Just one pointer on making sure the putter you choose has its sweetspot where its marked, grip the putter half way down the grip between finger and thumb with the putter face facing you at about chest height. Tap the face of the putter with a finger right where the sweetspot is supposed to be. If the putter doesn't twist in your grip, and it moves away from you without oscillating it is balanced, and marked correctly for the sweetspot. Try tapping it towards the toe and you'll find out what the twisting motion is, and also how the putter behaves if you hit it off centre.


----------



## Sam Snead (Aug 18, 2011)

Yeah it is just one of this things you find out through play.

The biggest difference I have found with putters is the weight and balance. Another thing to look out for is if the putter is offset meaning the shaft is situated in front of the putter head. 

The biggest problem for me with a putter has always been the feel.

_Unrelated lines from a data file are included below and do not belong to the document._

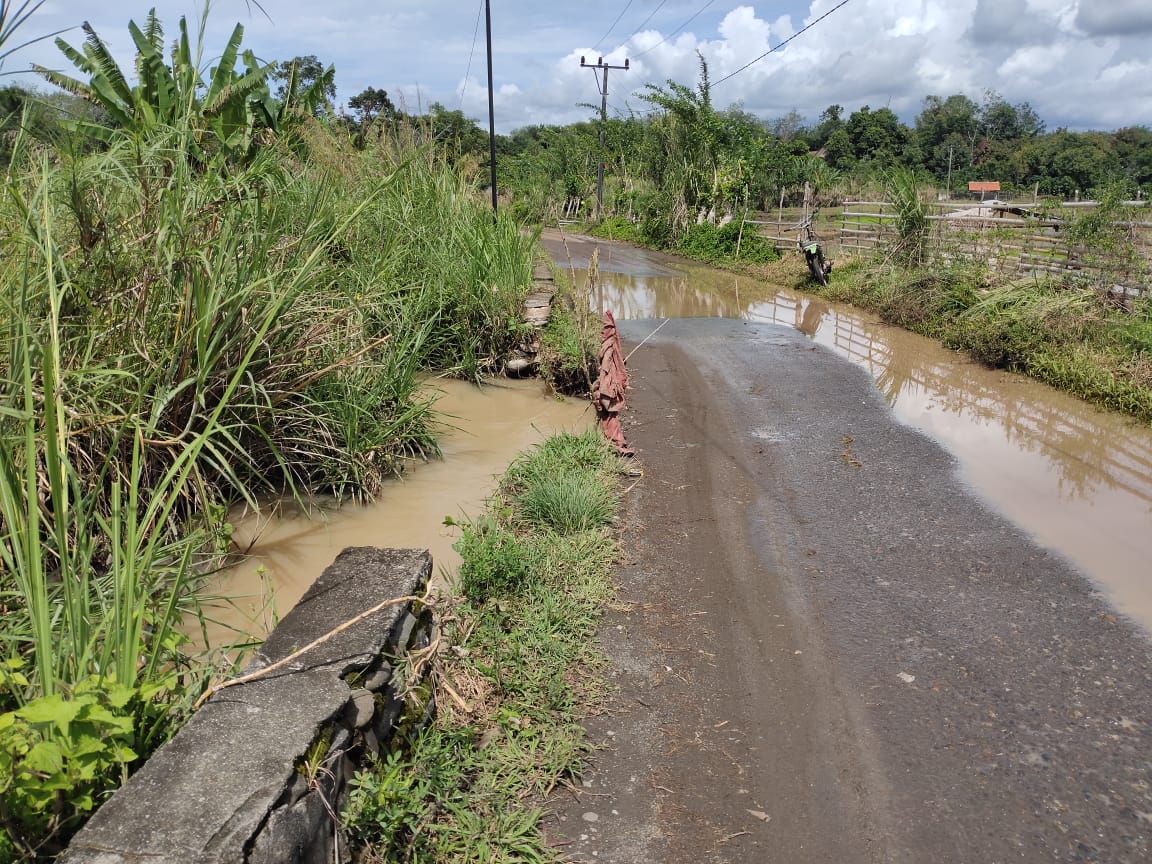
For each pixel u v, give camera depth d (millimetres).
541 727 3674
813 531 6004
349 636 3020
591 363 9125
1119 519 6199
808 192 21922
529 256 11273
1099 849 3184
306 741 2436
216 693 2676
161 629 2918
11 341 3879
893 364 11250
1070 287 11531
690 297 17453
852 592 5121
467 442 7586
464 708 3590
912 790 3482
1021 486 6855
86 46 8000
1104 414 8977
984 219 14414
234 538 5441
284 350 5773
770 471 7207
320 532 5609
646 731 3809
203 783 2232
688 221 26719
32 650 3174
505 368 9766
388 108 11133
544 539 5402
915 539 5859
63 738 2193
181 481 3076
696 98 26062
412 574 3531
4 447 2832
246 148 6930
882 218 18469
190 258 4742
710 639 4578
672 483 6922
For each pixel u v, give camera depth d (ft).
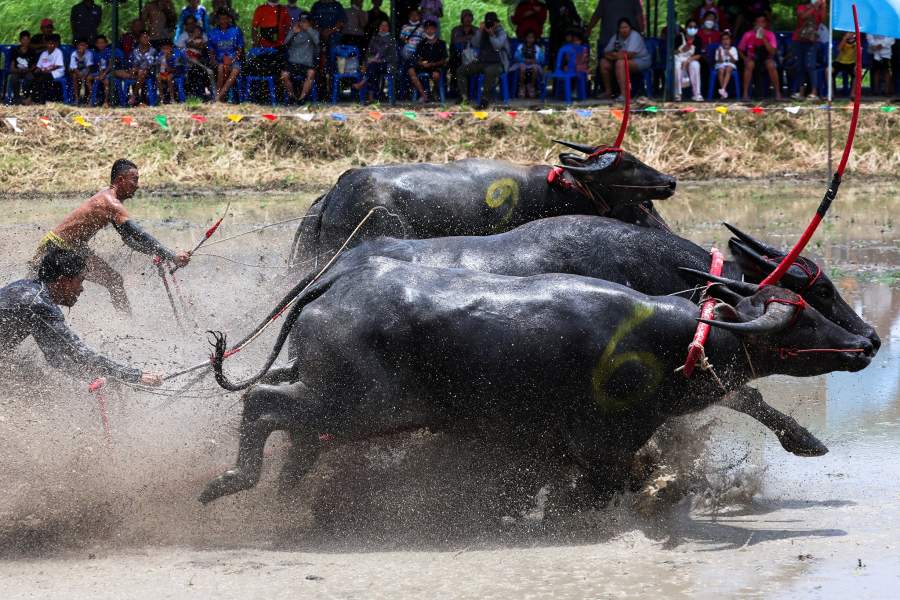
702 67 259.19
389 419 68.64
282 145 233.14
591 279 70.69
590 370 68.59
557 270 80.69
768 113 245.45
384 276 69.51
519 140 234.99
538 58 257.96
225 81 241.35
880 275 137.08
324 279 71.67
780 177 235.61
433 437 74.28
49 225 175.52
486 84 240.94
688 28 256.11
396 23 248.93
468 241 80.89
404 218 98.17
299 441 69.77
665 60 261.65
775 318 67.36
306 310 69.51
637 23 250.37
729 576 62.03
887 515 71.10
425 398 69.00
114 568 64.18
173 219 183.42
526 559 65.57
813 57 252.01
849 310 75.20
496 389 68.49
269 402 68.49
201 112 235.81
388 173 99.19
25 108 232.32
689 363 68.08
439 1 247.91
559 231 81.87
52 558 65.72
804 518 71.20
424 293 68.64
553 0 259.39
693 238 163.43
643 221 103.30
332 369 67.92
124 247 155.33
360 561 65.57
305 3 304.09
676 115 243.19
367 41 247.29
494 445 71.77
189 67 242.58
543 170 101.65
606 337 68.59
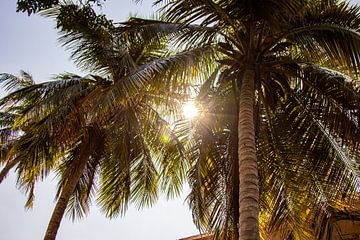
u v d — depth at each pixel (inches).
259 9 344.5
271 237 412.5
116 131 513.0
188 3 357.7
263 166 404.8
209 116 417.1
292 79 405.1
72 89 496.1
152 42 394.9
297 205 375.9
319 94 386.6
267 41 364.8
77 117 480.1
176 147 474.9
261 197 398.6
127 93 315.6
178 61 342.6
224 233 386.0
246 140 313.4
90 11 238.4
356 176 347.9
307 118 399.5
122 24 374.0
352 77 345.4
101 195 552.7
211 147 411.8
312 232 367.9
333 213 361.7
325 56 345.7
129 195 546.3
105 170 553.9
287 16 342.3
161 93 424.5
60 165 551.8
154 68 329.4
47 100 468.4
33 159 455.2
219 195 400.2
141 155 547.8
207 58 387.2
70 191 486.6
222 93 413.7
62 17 237.0
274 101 393.1
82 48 500.7
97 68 520.4
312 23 352.8
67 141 485.4
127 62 394.0
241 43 370.0
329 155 374.0
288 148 401.7
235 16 358.6
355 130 361.4
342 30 331.6
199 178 387.9
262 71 374.9
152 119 529.0
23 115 462.9
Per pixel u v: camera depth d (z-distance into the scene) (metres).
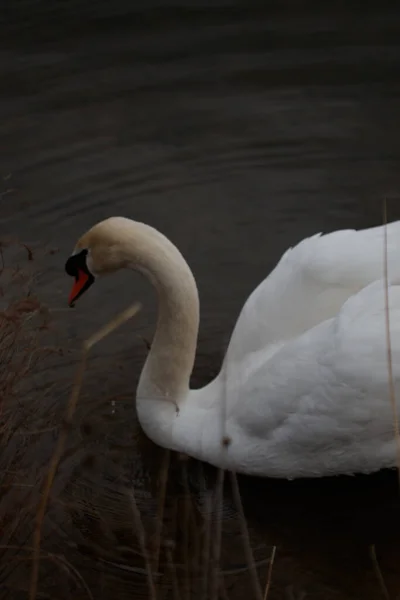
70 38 16.73
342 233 10.41
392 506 10.06
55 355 12.05
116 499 10.28
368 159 14.90
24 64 16.31
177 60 16.48
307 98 15.90
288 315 10.49
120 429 11.15
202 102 15.85
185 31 16.92
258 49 16.64
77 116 15.55
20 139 15.16
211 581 9.20
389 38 16.69
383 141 15.13
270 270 13.26
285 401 9.55
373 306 9.28
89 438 11.01
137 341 12.34
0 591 9.23
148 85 16.08
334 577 9.36
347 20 17.00
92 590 9.26
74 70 16.25
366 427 9.36
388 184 14.48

When I just started up the game I used a Progen putter with a plastic insert which was cheap and was ok for while. Then I started experimenting with other putters I found the ball came of putter faces with a milled finish much better. Now I have the sexy taylormade Imola 8 putter. Feel is the main factor with a putter


----------



## LukeD (Aug 24, 2011)

thanks a bunc for the info fellas. i did pick up a cheap putter to use for a while yesterday at golfsmith for $10 in the used bin.
also used a few of the nicer putters while i was there and i could see where people say its all about feel...piced up a few and didnt like the feel of them at all...then a few jsut felt really nice...when i get a little more experience ill be picking up a nicer one


----------



## FrogsHair (Mar 4, 2010)

Cheap putter can be a bargain. The putter I am using right now came out of a bargain bin. I still think to get most out of a putter, the end user should have a "putter fitting" to match up with their own putting stroke with a specific putter. In a fitting the golfer may find they putt better with blade, or maybe a mallet type. Also with today's well manicured greens, I don't think a putter with a lot of loft is that big of deal anymore. The loft on my putter is some where between 1-2 degrees. With minimal loft I don't have to worry about ball skidding before it starts actually rolling. One good test while in a pro shop is to putt balls off the toe, center, and heel of the putter. When you find a putter that sends the ball reasonably straight, with minimal skidding, off all three face positions, that's a well balanced putter. That's the reason I pick the putter I have out of the bargain bin. 

Here's some more on putters; http://john-hoskison.suite101.com/choose-best-putter-for-your-stroke-pga-tip-a112373

http://www.golfalot.com/Equipment/BuyingGuides/Putters.aspx


----------



## LukeD (Aug 24, 2011)

FrogsHair said:


> Cheap putter can be a bargain. The putter I am using right now came out of a bargain bin. I still think to get most out of a putter, the end user should have a "putter fitting" to match up with their own putting stroke with a specific putter. In a fitting the golfer may find they putt better with blade, or maybe a mallet type. Also with today's well manicured greens, I don't think a putter with a lot of loft is that big of deal anymore. The loft on my putter is some where between 1-2 degrees. With minimal loft I don't have to worry about ball skidding before it starts actually rolling. One good test while in a pro shop is to putt balls off the toe, center, and heel of the putter. When you find a putter that sends the ball reasonably straight, with minimal skidding, off all three face positions, that's a well balanced putter. That's the reason I pick the putter I have out of the bargain bin.


Thanks for the tip on that Frogshair...ill have to try that when i go to get a little better one...thinkin im gonna let my boy have this one when im done with it


----------